First and most importantly, legislators have to keep in mind that this concept has only been successful in geographically small countries thus far, thus it is quite tough for a big country like India to overcome the obstacles related with establishing an ombudsman. Given the abundance of villages, an entity like this almost cannot handle or even solve the problems of injured people.
Second, unlike those of the United Kingdom or New Zealand, the Indian Constitution is a federal one. Consequently, the ombudsman's office merely advises the government on the appropriate course of action depending on every individual instance; it does not let citizens assert their rights. Such actions imply that the ombudsman is a useless institution since people still want to visit court instead of approach ombudsmen.
The struggle against the roots of corruption in the administrative structure has limited the reach of ombudsmen in our nation; however, there are some lacunae and gaps in the administrative wing that ought to be corrected. Thirdly, corruption has happened at every tier of a nation like India's government structure.

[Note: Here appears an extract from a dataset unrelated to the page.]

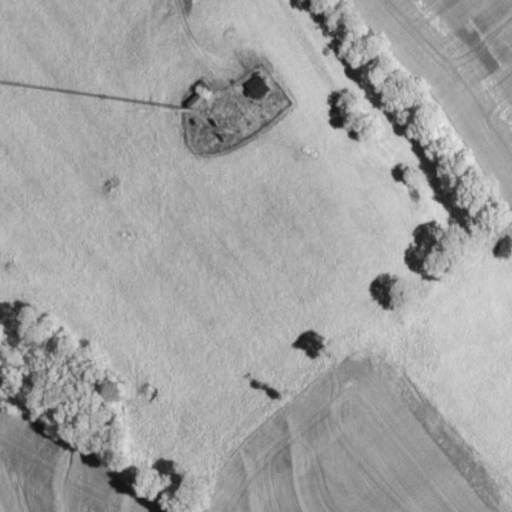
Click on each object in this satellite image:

Fourth, the disagreement among India's political parties is the key factor for Lokpal's non-establishment yet. Since the "Lokpal and Lokayuktas Act, 2013" was approved more than six years have passed, although only sixteen states have effectively formed Lokayuktas and no Lokpal has been named. Political influence is responsible for this since the committees involved in the appointment process consist of members of political parties, hence the criteria for selecting members—that which says the candidate must be a "eminent person or a person with integrity"—have failed miserably since there are no standards to ascertain the ideal candidate for the post.

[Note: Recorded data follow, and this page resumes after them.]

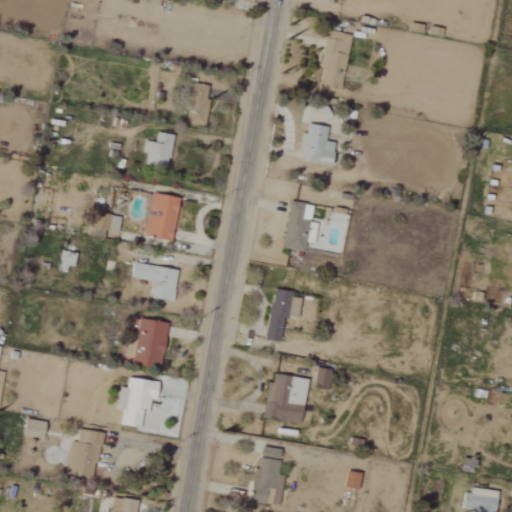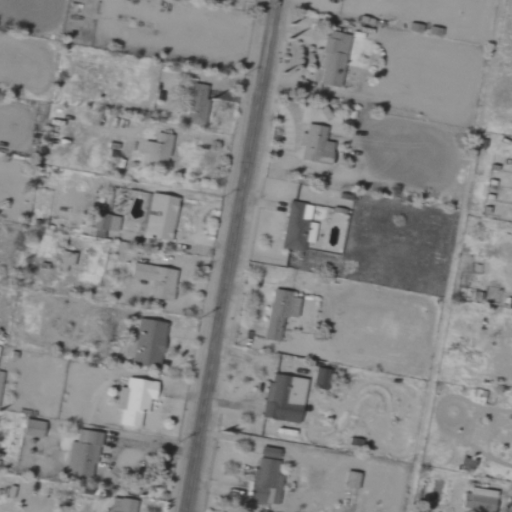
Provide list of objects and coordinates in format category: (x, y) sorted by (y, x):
building: (330, 60)
building: (193, 104)
building: (313, 145)
building: (155, 149)
building: (157, 216)
building: (105, 223)
building: (294, 227)
road: (228, 256)
building: (152, 280)
building: (276, 313)
building: (142, 344)
building: (318, 378)
building: (280, 399)
building: (134, 400)
building: (29, 428)
building: (80, 454)
building: (348, 480)
building: (262, 483)
building: (475, 503)
building: (119, 504)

"It is in view of the widespread corruption and misbehaviour that even the establishment of many ombudsmen would prove to be a failure." In this sense, Justice P.B. Mukherjee said shortly after the Ombudsman's founding that another analogous organization for the governance of the current Ombudsman—that is, the Lokpal and Lokayuktas—will be necessary. One of the main reasons the basis of Lokpal was established was probably the rejection of the court from entering the Lokpal purview. Then there is missing the established support in the form of a constitutional underpinning needed by a developing entity like Lokpal. Apart from this, openness has to be kept in the Lokpal and Lokayuktas appointments to inspire the confidence of the people in this government. Many responsibility systems also have to be used to help to lower the corruption rate, at least inside the government's administrative branches. It is not enough just to establish Lokpal in itself. Depending on which people are asking for a Lokpal, the legislature should handle the corresponding problems. Just adding to the quality of intelligent organizations will help to expand the size of the administration; yet, it will not actually improve the governance and management. Letter and spirit should reflect the motto the government of "less government and more governance" embraced. Unless every public servant starts working ethically, no outside pressure will be successful.
According to the jurisprudential concept of judicial independence, any monitoring of judges has to occur either inside the court or via constitutional procedures like impeachment. This article comes to the conclusion that although the ombudsman is necessary in preserving administrative responsibility, its authority over active judicial officials is constitutionally constrained.